Есть еще ряд документальных подтверждений Тростенецкого расстрела.
Немецкий журналист Пауль Коль в 2000 г. детально поведал о технологии массового уничтожения узников, которая, в принципе, нам известна. Он продемонстрировал советскую топографическую карту 1939 г., где территория урочища Благовщина была обозначена как закрытый охраняемый объект.
Есть предположение, что прямое отношение к «объекту» имеет НКВД. Требуется только доказательная база. И она есть. Как известно, на месте концлагеря в 1944 г. начала работать Государственная Чрезвычайная комиссия.
Первоначально вскрыли захоронения не там, где была яма-печь, не сам концлагерь, а слева от Могилевского шоссе в урочище Благовщина. Тогда-то и были опубликованы первые официальные данные о количестве погибших здесь людей. По версии членов комиссии, за полгода до освобождения фашисты выкапывали останки и сжигали их. По количеству пепла и был сделан вывод о числе захороненных в 34 рвах.
Но есть и другая часть заключения Чрезвычайной комиссии, о которой мало кто знает. Когда Комиссия начала работу, она вскрыла захоронения, часть из которых находились на территории нынешней свалки. Они-то и оказались предвоенными. Раскопки были немедленно прекращены и отнесены за 300–400 м. В дальнейшем вскрывали 34 рва-траншеи.

▸ **РАЗДЕЛ ДАННЫХ**
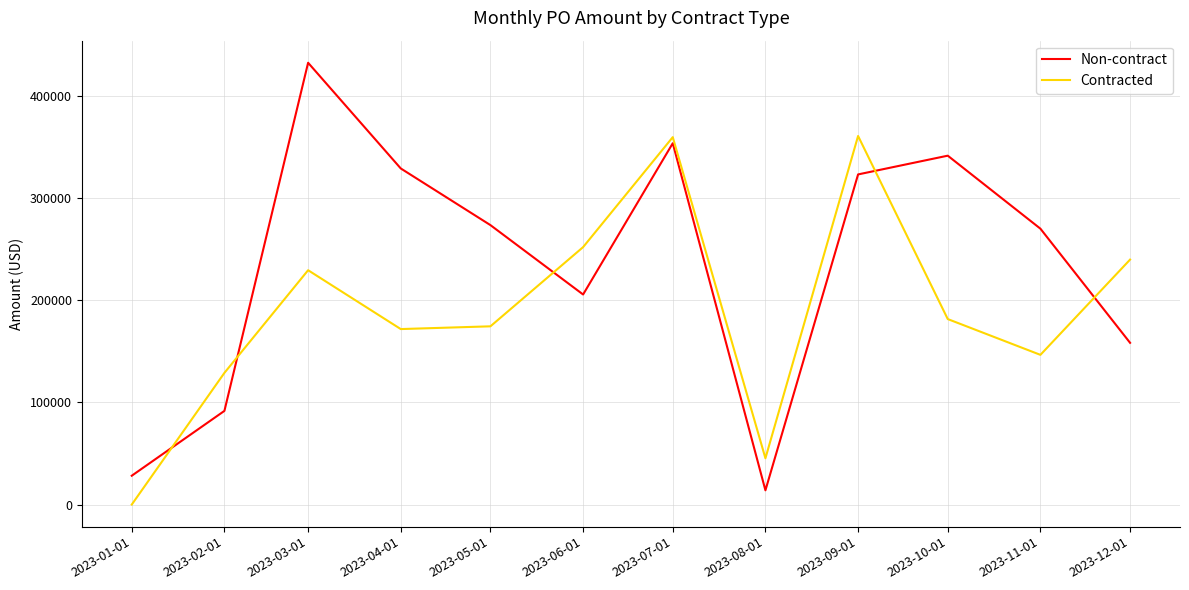

Which series ends up on top after the final intersection of Non-contract and Contracted?

Contracted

▸ **УСЛОВИЕ ЗАДАНИЯ**
Выпишите из отрывка о Тростенецком расстреле все упомянутые в нём годы в том порядке, в каком они встречаются.

▸ **ОТВЕТ К ЗАДАНИЮ**
2000, 1939, 1944